Fruit: Is it a Weight Loss Friend or Foe?

Do you ever hear something that makes every fiber of your being cringe with frustration? I have this sort of visceral reaction when it comes to the oft-repeated health claim that people should either greatly limit or eliminate their consumption of fruit in order to lose weight. Before we dive in, a few housekeeping items.

-I realize that some people have an actual allergy to fruit. I have one friend who is *gasp* allergic to berries and a lot of other fruits! This should go without saying but if you have a medical condition that causes you to be unable to eat certain things…don’t.

-Grapefruit should be avoided if you’re taking certain medications because it can suppress enzymes that help your body clear more than half of commonly prescribed drugs, leading to higher levels of said drugs in your body. Bad news!

-Some people with IBS have likely been told by their doctors to steer clear of certain fruits as part of a low FODMAPs diet.

I’m not a nutritionist or doctor, and as always, you should talk to healthcare professionals before making any major dietary changes. OK, that should cover all of my caveats. Onwards!

Let me clearly and unequivocally say here that FRUIT. WILL. NOT. MAKE. YOU. FAT.

The current state of affairs is that 70.7% of adults in the US are clinically overweight, and of that number, 37.9% of them are considered obese. Experts agree that we are eating too much sugar, which is contributing to obesity and myriad health problems. Now, in the rush to avoid sugar as part of the weight loss war being waged in this country, there are quite a few popular diets that require people to eliminate fruit from their diet because the naturally occurring sugars (fructose) in fruit are thought to contribute to weight gain. This might seem to make sense, but anytime you hear something that sounds a little off, it’s time to put your critical thinking cap on.
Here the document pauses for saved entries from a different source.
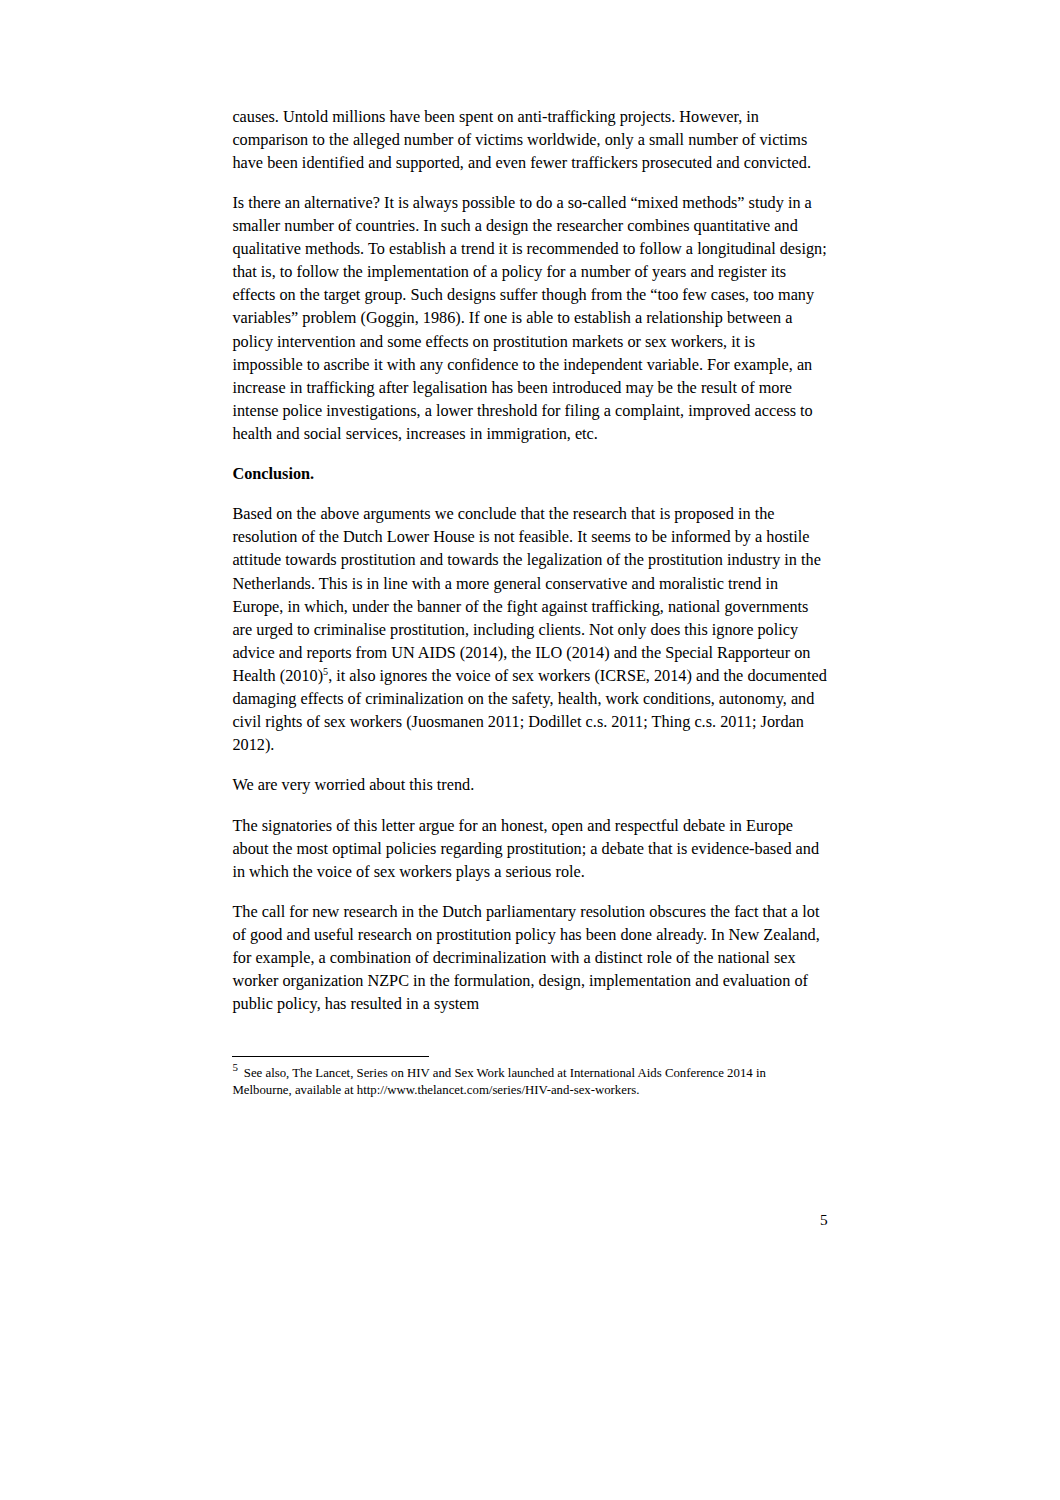causes. Untold millions have been spent on anti-trafficking projects. However, in comparison to the alleged number of victims worldwide, only a small number of victims have been identified and supported, and even fewer traffickers prosecuted and convicted.
Is there an alternative? It is always possible to do a so-called “mixed methods” study in a smaller number of countries. In such a design the researcher combines quantitative and qualitative methods. To establish a trend it is recommended to follow a longitudinal design; that is, to follow the implementation of a policy for a number of years and register its effects on the target group. Such designs suffer though from the “too few cases, too many variables” problem (Goggin, 1986). If one is able to establish a relationship between a policy intervention and some effects on prostitution markets or sex workers, it is impossible to ascribe it with any confidence to the independent variable. For example, an increase in trafficking after legalisation has been introduced may be the result of more intense police investigations, a lower threshold for filing a complaint, improved access to health and social services, increases in immigration, etc.
Conclusion.
Based on the above arguments we conclude that the research that is proposed in the resolution of the Dutch Lower House is not feasible. It seems to be informed by a hostile attitude towards prostitution and towards the legalization of the prostitution industry in the Netherlands. This is in line with a more general conservative and moralistic trend in Europe, in which, under the banner of the fight against trafficking, national governments are urged to criminalise prostitution, including clients. Not only does this ignore policy advice and reports from UN AIDS (2014), the ILO (2014) and the Special Rapporteur on Health (2010)5, it also ignores the voice of sex workers (ICRSE, 2014) and the documented damaging effects of criminalization on the safety, health, work conditions, autonomy, and civil rights of sex workers (Juosmanen 2011; Dodillet c.s. 2011; Thing c.s. 2011; Jordan 2012).
We are very worried about this trend.
The signatories of this letter argue for an honest, open and respectful debate in Europe about the most optimal policies regarding prostitution; a debate that is evidence-based and in which the voice of sex workers plays a serious role.
The call for new research in the Dutch parliamentary resolution obscures the fact that a lot of good and useful research on prostitution policy has been done already. In New Zealand, for example, a combination of decriminalization with a distinct role of the national sex worker organization NZPC in the formulation, design, implementation and evaluation of public policy, has resulted in a system
5 See also, The Lancet, Series on HIV and Sex Work launched at International Aids Conference 2014 in Melbourne, available at http://www.thelancet.com/series/HIV-and-sex-workers.
5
Since fruit contains large amounts of simple sugars (which are well known to induce obesity), it is reasonable to expect that their consumption should contribute to obesity rather than weight reduction. However, research has consistently shown that most types of fruit have anti-obesity effects. This, coupled with their vitamin and mineral contents, has led health organizations to encourage the consumption of fruit for weight reduction purposes.

There’s a big difference between a cube of sugar that you add to your coffee and eating a piece of fruit that comes beautifully packaged with fiber, antioxidants, water, and phytonutrients.

Dr. David Ludwig, the director of the New Balance Foundation Obesity Prevention Center at Boston Children’s Hospital, explains that, “Fiber provides its greatest benefit when the cell walls that contain it remain intact. Sugars are effectively sequestered in the fruit’s cells and it takes time for the digestive tract to break down those cells. The sugars therefore enter the bloodstream slowly, giving the liver more time to metabolize them. Four apples may contain the same amount of sugar as 24 ounces of soda, but the slow rate of absorption minimizes any surge in blood sugar.”

GREAT! Now we know how freaking incredible fruit is for us. Nature’s perfect snack. So what about fruit juice and dried fruit?

Fruit juices are not a better option for weight control than sugar-sweetened beverages. Ounce for ounce, fruit juices — even those that are 100 percent fruit juice, with no added sugar — are as high in sugar and calories as sugary sodas. So it’s no surprise that a recent Harvard School of Public Health study, which tracked the diet and lifestyle habits of 120,000 men and women for up to 20 years, found that people who increased their intake of fruit juice gained more weight over time than people who did not.

And as for dried fruit, it essentially concentrates the calories and sugar into smaller packets, making it easier to consume excess calories. However, dried fruit is better than juice because it preserves the fruit’s cellular structure, along with the health assets that provides. Since dried fruit travels easily and does not rot, it can mean the difference in getting some fruit rather than none.

In a nutshell:

  • most types of fruit contain negligible amounts of fat
  • fruit contains a large amount of water and a considerable amount of dietary fiber
  • dietary fiber leads to an extended satiety state, which regulates the appetite
  • higher satiety can reduce total food intake and directly influence the total energy consumption
  • fruit is loaded with beneficial micronutrients, phytochemicals, and antioxidants
  • eating fruit drives beneficial gut bacteria, and gut health is all the rage lately

So the next time you hear a friend, colleague, or family member tell you that they’re ditching fruit to lose weight, you can just nod and smile, comfortable in your newfound knowledge of the nutritional benefits of fruit and their anti-obesity properties. AND DELICIOUSNESS! Can you imagine depriving yourself of blueberries, strawberries, cherries, mangoes, etc.? No thank you.